**Instruction:**
Present the lines from the first one through the line containing "Follow this page for the QMSA sanctioned Graded", both included, as a Markdown table with the columns Row and Line text, giving each line a row number and leaving out blank lines.

*** Record excerpts ***

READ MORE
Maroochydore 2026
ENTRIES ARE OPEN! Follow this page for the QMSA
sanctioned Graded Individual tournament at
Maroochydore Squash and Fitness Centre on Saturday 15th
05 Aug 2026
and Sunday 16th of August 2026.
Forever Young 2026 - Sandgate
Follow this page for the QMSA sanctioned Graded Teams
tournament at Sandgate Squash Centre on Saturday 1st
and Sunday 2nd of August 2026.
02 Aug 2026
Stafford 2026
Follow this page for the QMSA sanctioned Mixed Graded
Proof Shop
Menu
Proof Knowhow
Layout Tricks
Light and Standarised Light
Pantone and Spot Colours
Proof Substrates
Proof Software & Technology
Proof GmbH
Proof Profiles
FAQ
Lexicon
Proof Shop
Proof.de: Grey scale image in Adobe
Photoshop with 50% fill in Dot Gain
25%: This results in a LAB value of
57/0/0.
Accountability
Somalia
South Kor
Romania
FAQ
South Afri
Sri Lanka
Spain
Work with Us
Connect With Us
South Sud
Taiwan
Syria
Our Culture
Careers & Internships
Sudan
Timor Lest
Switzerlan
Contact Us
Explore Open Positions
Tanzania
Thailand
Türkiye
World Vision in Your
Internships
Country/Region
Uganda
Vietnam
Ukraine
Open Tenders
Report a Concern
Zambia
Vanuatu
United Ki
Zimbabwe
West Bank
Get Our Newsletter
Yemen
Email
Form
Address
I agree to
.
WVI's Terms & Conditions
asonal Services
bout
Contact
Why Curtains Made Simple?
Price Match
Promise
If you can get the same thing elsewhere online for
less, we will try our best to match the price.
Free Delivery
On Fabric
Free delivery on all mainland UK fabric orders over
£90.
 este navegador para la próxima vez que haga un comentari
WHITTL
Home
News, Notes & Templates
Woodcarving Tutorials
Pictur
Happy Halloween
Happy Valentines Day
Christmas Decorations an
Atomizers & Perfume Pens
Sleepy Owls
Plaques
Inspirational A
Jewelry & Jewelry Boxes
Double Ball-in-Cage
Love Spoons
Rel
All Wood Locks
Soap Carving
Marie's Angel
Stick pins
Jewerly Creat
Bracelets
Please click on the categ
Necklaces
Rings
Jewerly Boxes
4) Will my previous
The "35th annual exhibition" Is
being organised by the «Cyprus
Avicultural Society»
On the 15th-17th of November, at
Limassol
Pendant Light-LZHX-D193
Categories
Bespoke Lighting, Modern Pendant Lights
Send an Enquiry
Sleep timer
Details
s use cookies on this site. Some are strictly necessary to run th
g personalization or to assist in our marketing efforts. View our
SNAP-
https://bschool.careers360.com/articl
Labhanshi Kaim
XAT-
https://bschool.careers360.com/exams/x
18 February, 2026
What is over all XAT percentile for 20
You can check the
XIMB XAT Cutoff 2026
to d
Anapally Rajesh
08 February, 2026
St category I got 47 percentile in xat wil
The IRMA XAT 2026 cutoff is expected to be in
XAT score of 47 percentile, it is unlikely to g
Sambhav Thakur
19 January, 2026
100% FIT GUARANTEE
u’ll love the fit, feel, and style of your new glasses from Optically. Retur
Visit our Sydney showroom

***

**Answer space:**
| Row | Line text |
|---|---|
| 1 | READ MORE |
| 2 | Maroochydore 2026 |
| 3 | ENTRIES ARE OPEN! Follow this page for the QMSA |
| 4 | sanctioned Graded Individual tournament at |
| 5 | Maroochydore Squash and Fitness Centre on Saturday 15th |
| 6 | 05 Aug 2026 |
| 7 | and Sunday 16th of August 2026. |
| 8 | Forever Young 2026 - Sandgate |
| 9 | Follow this page for the QMSA sanctioned Graded Teams |